Danse - Le maître du ballet moderne aurait 100 ans

Si la modernité du ballet a un nom, c'est celui de George Balanchine, surtout de ce côté-ci de l'Atlantique où d'importantes institutions et un répertoire monumental sont nés de son génie. Le 22 janvier prochain marquera le 100e anniversaire de sa naissance, et déjà plusieurs manifestations saluent sa carrière.

À New York, un spectacle-hommage réunissant 54 de ses oeuvres débutait hier soir au Lincoln Center et se poursuivra jusqu'en juin. Une exposition multimédia installée à la New York Library of the Performing Arts, incluant quatre conférences, permet aussi au public de découvrir l'homme et le chorégraphe à travers un dédale de photographies, de vidéos, de costumes et de décors qui ont servi à ses oeuvres.

Celui qui a fondé la School of American Ballet et dirigé le New York City Ballet jusqu'à sa mort en 1984 est pourtant né à Saint-Pétersbourg le 22 janvier 1904. Gueorgui Melitonovitch Balanchivadze a été formé sur les planches du réputé théâtre Marinsky avant de profiter d'une tournée à l'étranger pour passer à l'Ouest, à l'été 1924.

Les célèbres Ballets russes de Diaghilev le recrutent alors à titre de chorégraphe. Dans la foulée de la création de sa propre compagnie, Les Ballets 1933, il est invité aux États-Unis qu'il marquera de son sceau chorégraphique.

Au Canada, on vénère aussi le maître du ballet moderne. «C'est la base du répertoire du XXe siècle», affirme Vincent Warren, qui fut premier danseur pour les Grands Ballets canadiens de Montréal (GBCM) dans les années 60 et 70, époque où la compagnie comptait plus d'une dizaine d'oeuvres de Balanchine à son répertoire. Les GBCM préparent d'ailleurs un spectacle dédié au chorégraphe russo-américain pour le mois de mai prochain, incluant notamment la pièce sur pointes Épisodes, créée en 1959.

«Il faisait deux types de ballet, poursuit M. Warren, aujourd'hui conservateur à la bibliothèque de la danse de l'École nationale de ballet contemporain. Ceux sur pointes comme dans Thème et variations, où il gardait les lignes classiques de la danse, et en même temps, il faisait des choses plus modernes, comme Les Quatre Tempéraments, où il créait du mouvement tout à fait original.»

L'un des apports intempestifs de Balanchine fut de rejeter les ballets narratifs au profit du mouvement pur. «Le sujet de sa danse était la danse elle-même», précise l'ancien danseur qui a rencontré une fois le chorégraphe. Néoclassicisme et formalisme pur, où l'émotion est évacuée du geste, définissent son langage, qui n'est toutefois jamais en totale rupture avec le vocabulaire de la tradition classique.

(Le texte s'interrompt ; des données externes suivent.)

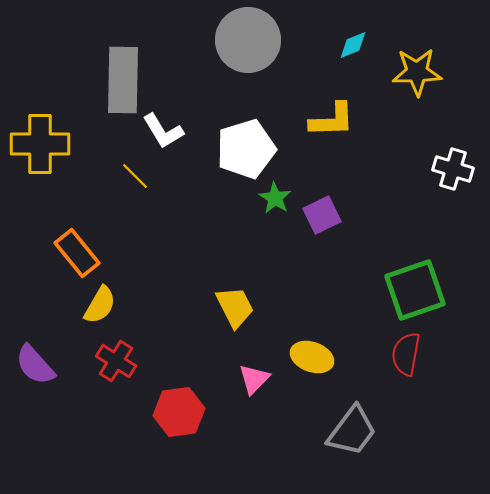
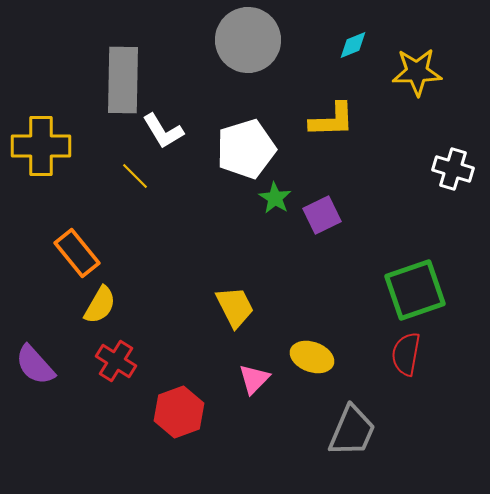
yellow cross: moved 1 px right, 2 px down
red hexagon: rotated 12 degrees counterclockwise
gray trapezoid: rotated 14 degrees counterclockwise
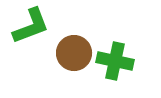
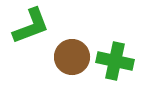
brown circle: moved 2 px left, 4 px down
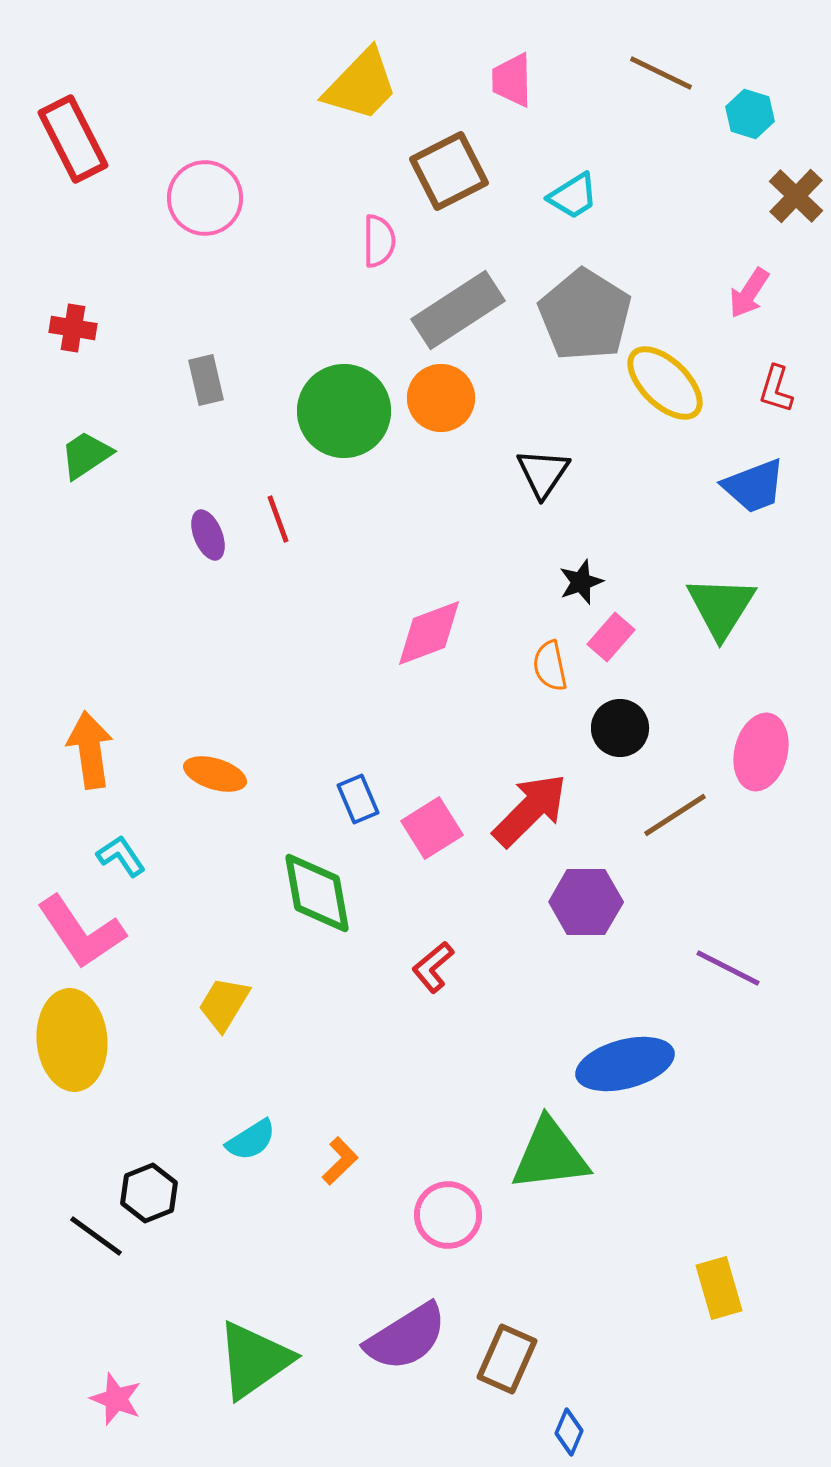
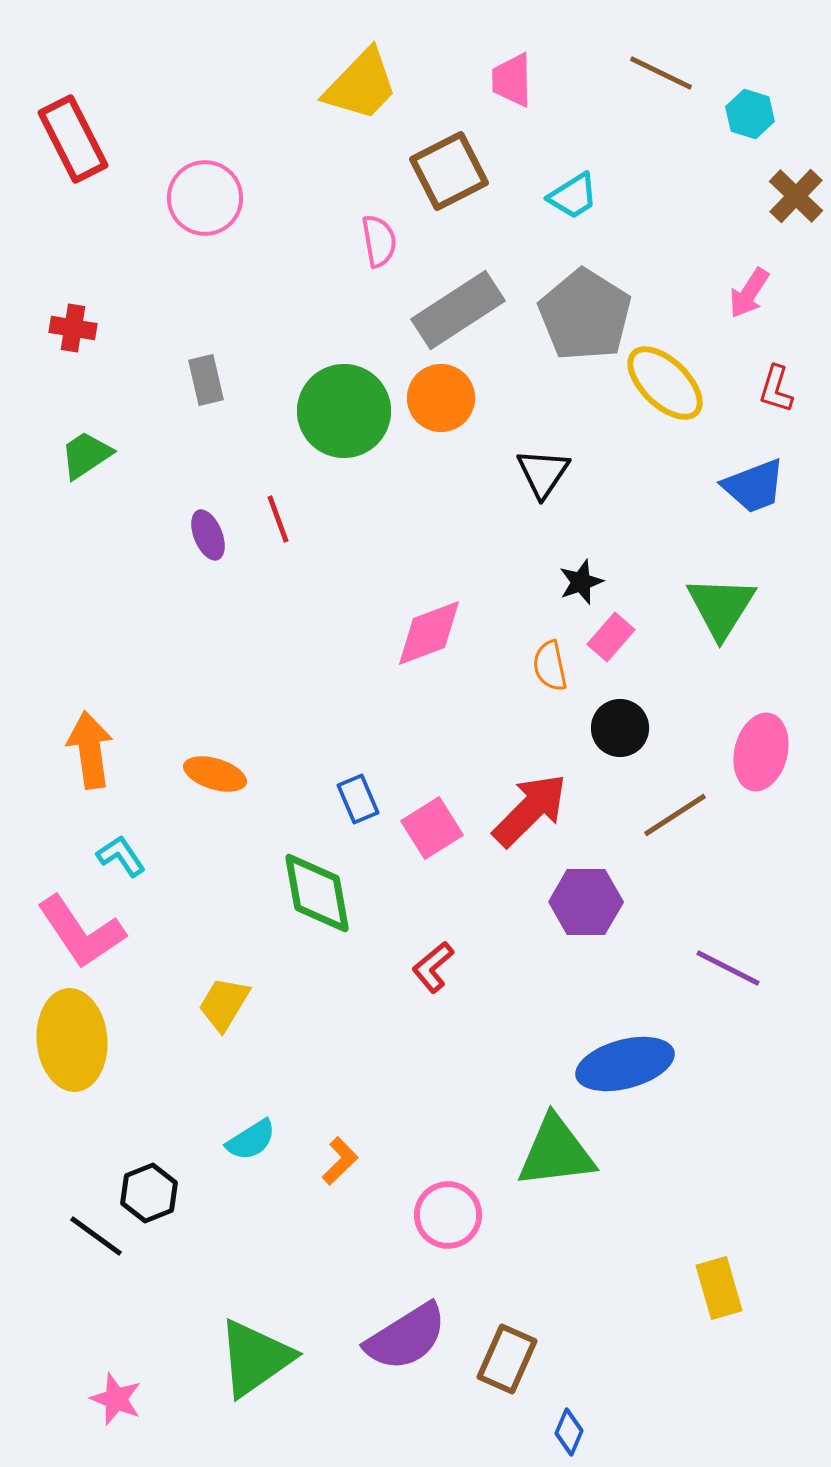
pink semicircle at (379, 241): rotated 10 degrees counterclockwise
green triangle at (550, 1155): moved 6 px right, 3 px up
green triangle at (254, 1360): moved 1 px right, 2 px up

Autre trait de la danse de Balanchine, celle-ci se conjuguait surtout au féminin. «Ballet is women», dit-on à son propos. «Il était inspiré par le corps féminin, fasciné par ses possibilités de beauté et de grâce.» D'où le refus d'abandonner les pointes.

Enfin, tout en défendant l'autonomie de l'art dansant, le chorégraphe russo-américain, fort d'une formation musicale soutenue, fut aussi reconnu pour son lyrisme. «On dit de lui qu'on voit la musique à travers sa danse», explique M. Warren. D'ailleurs, en écho au nom de Balanchine résonne celui de Stravinski, avec qui le chorégraphe a entretenu une relation artistique pendant 50 ans.

Si «personne n'a remplacé» Balanchine de son vivant ni depuis sa mort il y a vingt ans, selon l'ex-danseur des GBCM, le centenaire qu'on célèbre cette année contribue à garder son héritage bien vivant.